The findings of the current study could also help in the fight to retain early intervention services.

"Europe and the UK are going through an unprecedented period of austerity, with healthcare facing large cuts," Dr Singh said. "Despite the overwhelming evidence that early intervention in psychosis has demonstrable clinical and cost effectiveness and has been widely welcomed by users and carers, there is real risk that such services will be trimmed or disbanded."

"The key message of the present study is that if early intervention services were further funded to take on early detection and preventive functions, then their clinical and cost benefits may be even larger," he added.

Alongside hospitalizations rates, the most important effect of the intervention is on the lives of the at-risk individuals and their families. "Psychotic disorders such as schizophrenia afflict the young and rob them of their most productive and vital years, producing huge burden not just financially but also in terms of distress and carer burden," said Dr Singh.

Gratifying Work

Reflecting on his experience with the PIER program, Dr McFarlane noted: "It is incredibly gratifying to work with these people because, in stark contrast to working with, particularly, folks with schizophrenia or bipolar disorder with psychotic features, young people prior to the onset of full psychosis are generally frightened, anxious, aware that something is going wrong, open to help, and their families are definitely open to help."

"The whole thing just works in a way that is almost qualitatively different than working with that same population in what could be just a few months later in the course of illness, when people get paranoid and they start to, essentially, see the treatment system as the enemy rather than the source of help. Families are all so fragmented by this onset of psychosis that it takes them a long time to become helpful," he added.

Crucially, the efficacy of the PIER program has been tested beyond the Greater Portland area. In a study published in Schizophrenia Bulletin, Dr McFarlane and colleagues examined the impact of the Early Detection and Intervention for the Prevention of Psychosis Program, a version of the PIER initiative, in six sites across the United States that were representative of the continental American population.

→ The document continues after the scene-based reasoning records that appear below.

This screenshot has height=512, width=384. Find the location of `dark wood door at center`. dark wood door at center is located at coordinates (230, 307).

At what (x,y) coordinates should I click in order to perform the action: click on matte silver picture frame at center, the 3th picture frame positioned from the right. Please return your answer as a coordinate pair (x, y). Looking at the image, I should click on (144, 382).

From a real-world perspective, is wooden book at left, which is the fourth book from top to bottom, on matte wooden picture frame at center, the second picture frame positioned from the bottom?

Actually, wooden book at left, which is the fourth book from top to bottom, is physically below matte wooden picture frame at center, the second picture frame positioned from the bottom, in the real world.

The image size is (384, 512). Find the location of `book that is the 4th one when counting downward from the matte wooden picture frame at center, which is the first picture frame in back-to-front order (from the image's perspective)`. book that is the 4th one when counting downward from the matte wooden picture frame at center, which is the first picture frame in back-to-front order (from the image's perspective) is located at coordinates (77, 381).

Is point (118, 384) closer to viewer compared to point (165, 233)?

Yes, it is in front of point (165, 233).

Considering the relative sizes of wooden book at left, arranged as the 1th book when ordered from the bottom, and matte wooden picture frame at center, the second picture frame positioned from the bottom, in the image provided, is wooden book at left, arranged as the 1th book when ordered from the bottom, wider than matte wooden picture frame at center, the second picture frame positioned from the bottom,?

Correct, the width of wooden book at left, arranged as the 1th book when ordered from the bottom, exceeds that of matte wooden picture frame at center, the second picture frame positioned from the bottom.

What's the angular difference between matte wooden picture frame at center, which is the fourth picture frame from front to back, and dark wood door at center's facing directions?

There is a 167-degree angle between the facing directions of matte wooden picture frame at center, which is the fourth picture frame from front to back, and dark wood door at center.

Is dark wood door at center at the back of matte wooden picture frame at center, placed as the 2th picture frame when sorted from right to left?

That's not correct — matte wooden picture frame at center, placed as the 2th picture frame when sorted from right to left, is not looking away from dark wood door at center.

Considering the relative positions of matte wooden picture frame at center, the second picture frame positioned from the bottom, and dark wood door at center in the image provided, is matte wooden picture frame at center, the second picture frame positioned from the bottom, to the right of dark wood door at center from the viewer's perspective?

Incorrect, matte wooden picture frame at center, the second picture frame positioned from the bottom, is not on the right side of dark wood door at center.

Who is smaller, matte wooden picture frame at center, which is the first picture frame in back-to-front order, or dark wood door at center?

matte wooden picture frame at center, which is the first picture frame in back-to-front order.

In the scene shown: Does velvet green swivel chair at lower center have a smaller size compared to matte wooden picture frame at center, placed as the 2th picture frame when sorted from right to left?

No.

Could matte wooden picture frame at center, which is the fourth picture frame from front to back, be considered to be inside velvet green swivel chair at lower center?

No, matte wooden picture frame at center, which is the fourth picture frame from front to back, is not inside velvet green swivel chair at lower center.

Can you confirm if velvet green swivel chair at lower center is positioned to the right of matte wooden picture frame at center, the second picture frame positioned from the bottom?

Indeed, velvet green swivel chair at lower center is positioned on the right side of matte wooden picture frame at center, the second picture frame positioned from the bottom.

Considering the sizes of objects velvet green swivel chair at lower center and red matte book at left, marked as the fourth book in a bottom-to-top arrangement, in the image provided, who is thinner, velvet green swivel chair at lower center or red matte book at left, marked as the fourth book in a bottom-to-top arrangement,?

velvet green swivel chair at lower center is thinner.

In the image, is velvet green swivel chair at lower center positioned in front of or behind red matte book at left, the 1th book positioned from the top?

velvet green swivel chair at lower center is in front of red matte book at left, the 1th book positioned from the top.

The rate of conversion to psychosis was low, at 6.3%, and was remarkably consistent across the six sites. "Based on prior international studies, we would have expected [a conversion rate of] about 29%," Dr McFarlane said, adding: "It seems to work everywhere."

This research was supported by the Center for Mental Health Services, Substance Abuse and Mental Health Services Administration; the National Institute of Mental Health; the Robert Wood Johnson Foundation; the Bingham Foundation; the Unum Foundation; and the Betterment Fund. Dr McFarlane provides training and consultation on request to public and not-for-profit organizations implementing programs similar to that described in this article.